• **WHAT IS NEEDED**
Would you retype every record below exactly as written?

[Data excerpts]

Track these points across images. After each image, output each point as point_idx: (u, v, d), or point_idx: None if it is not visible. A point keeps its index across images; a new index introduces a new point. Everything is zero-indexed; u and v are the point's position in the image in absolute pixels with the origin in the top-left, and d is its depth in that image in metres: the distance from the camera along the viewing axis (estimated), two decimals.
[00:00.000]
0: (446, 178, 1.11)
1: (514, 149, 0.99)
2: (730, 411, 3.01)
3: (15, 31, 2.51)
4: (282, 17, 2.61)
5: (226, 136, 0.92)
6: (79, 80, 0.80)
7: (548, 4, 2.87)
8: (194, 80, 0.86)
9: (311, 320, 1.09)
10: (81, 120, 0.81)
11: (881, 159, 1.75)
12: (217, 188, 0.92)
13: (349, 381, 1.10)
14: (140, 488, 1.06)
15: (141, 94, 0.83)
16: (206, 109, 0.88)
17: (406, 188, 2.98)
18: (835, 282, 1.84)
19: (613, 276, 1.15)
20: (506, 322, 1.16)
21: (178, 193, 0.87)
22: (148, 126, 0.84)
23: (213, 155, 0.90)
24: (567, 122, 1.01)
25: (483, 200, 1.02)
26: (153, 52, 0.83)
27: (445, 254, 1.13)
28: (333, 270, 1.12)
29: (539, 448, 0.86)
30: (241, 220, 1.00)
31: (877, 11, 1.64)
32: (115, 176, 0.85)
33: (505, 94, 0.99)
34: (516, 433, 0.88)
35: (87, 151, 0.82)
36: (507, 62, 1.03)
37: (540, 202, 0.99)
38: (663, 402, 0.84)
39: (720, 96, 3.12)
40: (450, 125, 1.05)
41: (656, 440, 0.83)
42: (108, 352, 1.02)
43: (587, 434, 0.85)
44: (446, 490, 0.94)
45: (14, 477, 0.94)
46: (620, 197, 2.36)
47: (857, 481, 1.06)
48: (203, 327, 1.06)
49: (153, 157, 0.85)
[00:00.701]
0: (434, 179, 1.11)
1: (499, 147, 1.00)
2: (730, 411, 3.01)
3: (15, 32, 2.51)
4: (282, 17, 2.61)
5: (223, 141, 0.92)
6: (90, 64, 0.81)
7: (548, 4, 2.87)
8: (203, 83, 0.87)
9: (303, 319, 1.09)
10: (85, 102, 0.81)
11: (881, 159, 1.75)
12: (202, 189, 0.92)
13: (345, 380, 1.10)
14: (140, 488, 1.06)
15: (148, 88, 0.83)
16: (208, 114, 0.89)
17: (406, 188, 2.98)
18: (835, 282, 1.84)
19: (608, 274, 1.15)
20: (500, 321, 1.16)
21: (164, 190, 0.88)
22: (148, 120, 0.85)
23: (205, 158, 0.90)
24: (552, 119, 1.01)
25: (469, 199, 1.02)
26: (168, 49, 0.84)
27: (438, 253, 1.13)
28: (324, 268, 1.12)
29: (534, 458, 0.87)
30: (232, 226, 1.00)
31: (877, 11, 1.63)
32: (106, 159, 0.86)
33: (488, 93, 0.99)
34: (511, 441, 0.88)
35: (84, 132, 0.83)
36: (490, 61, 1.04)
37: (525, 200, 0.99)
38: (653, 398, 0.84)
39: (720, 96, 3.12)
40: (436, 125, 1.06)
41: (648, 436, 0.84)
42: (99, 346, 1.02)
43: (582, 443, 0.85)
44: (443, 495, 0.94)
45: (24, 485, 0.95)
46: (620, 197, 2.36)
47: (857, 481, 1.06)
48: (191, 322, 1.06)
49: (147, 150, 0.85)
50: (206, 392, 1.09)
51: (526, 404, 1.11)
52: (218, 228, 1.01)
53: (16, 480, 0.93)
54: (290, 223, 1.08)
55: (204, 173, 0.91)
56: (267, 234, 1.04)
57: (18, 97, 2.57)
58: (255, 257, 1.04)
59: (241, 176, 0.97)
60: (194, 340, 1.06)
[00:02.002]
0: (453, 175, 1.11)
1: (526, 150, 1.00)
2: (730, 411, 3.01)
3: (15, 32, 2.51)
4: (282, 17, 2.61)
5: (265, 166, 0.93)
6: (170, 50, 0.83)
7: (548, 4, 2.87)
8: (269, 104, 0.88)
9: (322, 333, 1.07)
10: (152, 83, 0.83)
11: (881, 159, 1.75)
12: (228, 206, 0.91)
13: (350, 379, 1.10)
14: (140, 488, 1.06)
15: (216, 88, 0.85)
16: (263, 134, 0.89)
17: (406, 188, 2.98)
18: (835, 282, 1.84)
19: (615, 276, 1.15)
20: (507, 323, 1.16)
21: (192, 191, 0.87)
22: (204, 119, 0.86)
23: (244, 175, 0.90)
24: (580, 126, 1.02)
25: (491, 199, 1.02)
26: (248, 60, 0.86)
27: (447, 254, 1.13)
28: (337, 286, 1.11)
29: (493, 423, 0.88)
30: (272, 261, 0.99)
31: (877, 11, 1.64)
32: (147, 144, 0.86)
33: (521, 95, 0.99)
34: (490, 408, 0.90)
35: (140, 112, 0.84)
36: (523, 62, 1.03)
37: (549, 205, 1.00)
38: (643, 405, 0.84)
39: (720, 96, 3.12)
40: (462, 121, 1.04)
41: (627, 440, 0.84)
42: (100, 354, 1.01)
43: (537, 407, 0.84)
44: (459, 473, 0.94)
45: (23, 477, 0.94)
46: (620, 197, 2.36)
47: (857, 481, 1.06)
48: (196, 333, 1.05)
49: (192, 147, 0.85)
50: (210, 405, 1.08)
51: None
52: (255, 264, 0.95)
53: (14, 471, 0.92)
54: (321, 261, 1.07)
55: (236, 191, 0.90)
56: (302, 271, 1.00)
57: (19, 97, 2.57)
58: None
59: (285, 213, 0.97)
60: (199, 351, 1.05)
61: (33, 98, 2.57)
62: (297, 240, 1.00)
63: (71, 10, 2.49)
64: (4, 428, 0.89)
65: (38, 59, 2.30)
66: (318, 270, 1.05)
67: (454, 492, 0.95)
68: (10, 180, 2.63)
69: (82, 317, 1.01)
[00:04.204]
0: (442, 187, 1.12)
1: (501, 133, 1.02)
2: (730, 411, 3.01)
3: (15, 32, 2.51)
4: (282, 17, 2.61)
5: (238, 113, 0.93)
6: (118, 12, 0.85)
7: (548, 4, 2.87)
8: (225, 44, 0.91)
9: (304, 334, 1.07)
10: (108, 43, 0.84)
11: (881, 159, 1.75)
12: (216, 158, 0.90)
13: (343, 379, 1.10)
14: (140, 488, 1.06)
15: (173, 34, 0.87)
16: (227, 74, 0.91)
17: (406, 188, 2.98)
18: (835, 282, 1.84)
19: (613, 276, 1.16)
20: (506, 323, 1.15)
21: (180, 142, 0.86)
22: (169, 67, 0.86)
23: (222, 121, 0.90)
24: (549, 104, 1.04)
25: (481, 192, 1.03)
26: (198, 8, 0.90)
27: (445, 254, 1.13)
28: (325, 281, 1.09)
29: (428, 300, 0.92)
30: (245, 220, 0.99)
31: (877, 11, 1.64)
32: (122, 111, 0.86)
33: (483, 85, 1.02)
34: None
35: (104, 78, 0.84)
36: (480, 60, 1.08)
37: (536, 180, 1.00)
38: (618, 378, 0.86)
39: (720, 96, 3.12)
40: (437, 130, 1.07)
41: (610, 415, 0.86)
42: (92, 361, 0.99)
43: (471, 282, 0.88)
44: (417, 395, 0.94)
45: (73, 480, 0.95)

• **EXPECTED ANSWER**
Track these points across images. After each image, output each point as point_idx: (u, v, d), or point_idx: None if it is not visible. A point keeps its index across images; a new index introduces a new point. Everything is zero-indexed; u and v are the point's position in the image in absolute pixels with the origin in the top-left, and d is its depth in that image in metres: the distance from the camera along the viewing axis (estimated), two decimals.
[00:00.000]
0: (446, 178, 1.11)
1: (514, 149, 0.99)
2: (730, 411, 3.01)
3: (15, 31, 2.51)
4: (282, 17, 2.61)
5: (226, 136, 0.92)
6: (79, 80, 0.80)
7: (548, 4, 2.87)
8: (194, 80, 0.86)
9: (311, 320, 1.09)
10: (81, 120, 0.81)
11: (881, 159, 1.75)
12: (217, 188, 0.92)
13: (349, 381, 1.10)
14: (140, 488, 1.06)
15: (141, 94, 0.83)
16: (206, 109, 0.88)
17: (406, 188, 2.98)
18: (835, 282, 1.84)
19: (613, 276, 1.15)
20: (506, 322, 1.16)
21: (178, 193, 0.87)
22: (148, 126, 0.84)
23: (213, 155, 0.90)
24: (567, 122, 1.01)
25: (483, 200, 1.02)
26: (153, 52, 0.83)
27: (445, 254, 1.13)
28: (333, 270, 1.12)
29: (539, 448, 0.86)
30: (241, 220, 1.00)
31: (877, 11, 1.64)
32: (115, 176, 0.85)
33: (505, 94, 0.99)
34: (516, 433, 0.88)
35: (87, 151, 0.82)
36: (507, 62, 1.03)
37: (540, 202, 0.99)
38: (663, 402, 0.84)
39: (720, 96, 3.12)
40: (450, 125, 1.05)
41: (656, 440, 0.83)
42: (108, 352, 1.02)
43: (587, 434, 0.85)
44: (446, 490, 0.94)
45: (14, 477, 0.94)
46: (620, 197, 2.36)
47: (857, 481, 1.06)
48: (203, 327, 1.06)
49: (153, 157, 0.85)
[00:00.701]
0: (434, 179, 1.11)
1: (499, 147, 1.00)
2: (730, 411, 3.01)
3: (15, 32, 2.51)
4: (282, 17, 2.61)
5: (223, 141, 0.92)
6: (90, 64, 0.81)
7: (548, 4, 2.87)
8: (203, 83, 0.87)
9: (303, 319, 1.09)
10: (85, 102, 0.81)
11: (881, 159, 1.75)
12: (202, 189, 0.92)
13: (345, 380, 1.10)
14: (140, 488, 1.06)
15: (148, 88, 0.83)
16: (208, 114, 0.89)
17: (406, 188, 2.98)
18: (835, 282, 1.84)
19: (608, 274, 1.15)
20: (500, 321, 1.16)
21: (164, 190, 0.88)
22: (148, 120, 0.85)
23: (205, 158, 0.90)
24: (552, 119, 1.01)
25: (469, 199, 1.02)
26: (168, 49, 0.84)
27: (438, 253, 1.13)
28: (324, 268, 1.12)
29: (534, 458, 0.87)
30: (232, 226, 1.00)
31: (877, 11, 1.63)
32: (106, 159, 0.86)
33: (488, 93, 0.99)
34: (511, 441, 0.88)
35: (84, 132, 0.83)
36: (490, 61, 1.04)
37: (525, 200, 0.99)
38: (653, 398, 0.84)
39: (720, 96, 3.12)
40: (436, 125, 1.06)
41: (648, 436, 0.84)
42: (99, 346, 1.02)
43: (582, 443, 0.85)
44: (443, 495, 0.94)
45: (24, 485, 0.95)
46: (620, 197, 2.36)
47: (857, 481, 1.06)
48: (191, 322, 1.06)
49: (147, 150, 0.85)
50: (206, 392, 1.09)
51: (526, 404, 1.11)
52: (218, 228, 1.01)
53: (16, 480, 0.93)
54: (290, 223, 1.08)
55: (204, 173, 0.91)
56: (267, 234, 1.04)
57: (18, 97, 2.57)
58: (255, 257, 1.04)
59: (241, 176, 0.97)
60: (194, 340, 1.06)
[00:02.002]
0: (453, 175, 1.11)
1: (526, 150, 1.00)
2: (730, 411, 3.01)
3: (15, 32, 2.51)
4: (282, 17, 2.61)
5: (265, 166, 0.93)
6: (170, 50, 0.83)
7: (548, 4, 2.87)
8: (269, 104, 0.88)
9: (322, 333, 1.07)
10: (152, 83, 0.83)
11: (881, 159, 1.75)
12: (228, 206, 0.91)
13: (350, 379, 1.10)
14: (140, 488, 1.06)
15: (216, 88, 0.85)
16: (263, 134, 0.89)
17: (406, 188, 2.98)
18: (835, 282, 1.84)
19: (615, 276, 1.15)
20: (507, 323, 1.16)
21: (192, 191, 0.87)
22: (204, 119, 0.86)
23: (244, 175, 0.90)
24: (580, 126, 1.02)
25: (491, 199, 1.02)
26: (248, 60, 0.86)
27: (447, 254, 1.13)
28: (337, 286, 1.11)
29: (493, 423, 0.88)
30: (272, 261, 0.99)
31: (877, 11, 1.64)
32: (147, 144, 0.86)
33: (521, 95, 0.99)
34: (490, 408, 0.90)
35: (140, 112, 0.84)
36: (523, 62, 1.03)
37: (549, 205, 1.00)
38: (643, 405, 0.84)
39: (720, 96, 3.12)
40: (462, 121, 1.04)
41: (627, 440, 0.84)
42: (100, 354, 1.01)
43: (537, 407, 0.84)
44: (459, 473, 0.94)
45: (23, 477, 0.94)
46: (620, 197, 2.36)
47: (857, 481, 1.06)
48: (196, 333, 1.05)
49: (192, 147, 0.85)
50: (210, 405, 1.08)
51: None
52: (255, 264, 0.95)
53: (14, 471, 0.92)
54: (321, 261, 1.07)
55: (236, 191, 0.90)
56: (302, 271, 1.00)
57: (19, 97, 2.57)
58: None
59: (285, 213, 0.97)
60: (199, 351, 1.05)
61: (33, 98, 2.57)
62: (297, 240, 1.00)
63: (71, 10, 2.49)
64: (4, 428, 0.89)
65: (38, 59, 2.30)
66: (318, 270, 1.05)
67: (454, 492, 0.95)
68: (10, 180, 2.63)
69: (82, 317, 1.01)
[00:04.204]
0: (442, 187, 1.12)
1: (501, 133, 1.02)
2: (730, 411, 3.01)
3: (15, 32, 2.51)
4: (282, 17, 2.61)
5: (238, 113, 0.93)
6: (118, 12, 0.85)
7: (548, 4, 2.87)
8: (225, 44, 0.91)
9: (304, 334, 1.07)
10: (108, 43, 0.84)
11: (881, 159, 1.75)
12: (216, 158, 0.90)
13: (343, 379, 1.10)
14: (140, 488, 1.06)
15: (173, 34, 0.87)
16: (227, 74, 0.91)
17: (406, 188, 2.98)
18: (835, 282, 1.84)
19: (613, 276, 1.16)
20: (506, 323, 1.15)
21: (180, 142, 0.86)
22: (169, 67, 0.86)
23: (222, 121, 0.90)
24: (549, 104, 1.04)
25: (481, 192, 1.03)
26: (198, 8, 0.90)
27: (445, 254, 1.13)
28: (325, 281, 1.09)
29: (428, 300, 0.92)
30: (245, 220, 0.99)
31: (877, 11, 1.64)
32: (122, 111, 0.86)
33: (483, 85, 1.02)
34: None
35: (104, 78, 0.84)
36: (480, 60, 1.08)
37: (536, 180, 1.00)
38: (618, 378, 0.86)
39: (720, 96, 3.12)
40: (437, 130, 1.07)
41: (610, 415, 0.86)
42: (92, 361, 0.99)
43: (471, 282, 0.88)
44: (417, 395, 0.94)
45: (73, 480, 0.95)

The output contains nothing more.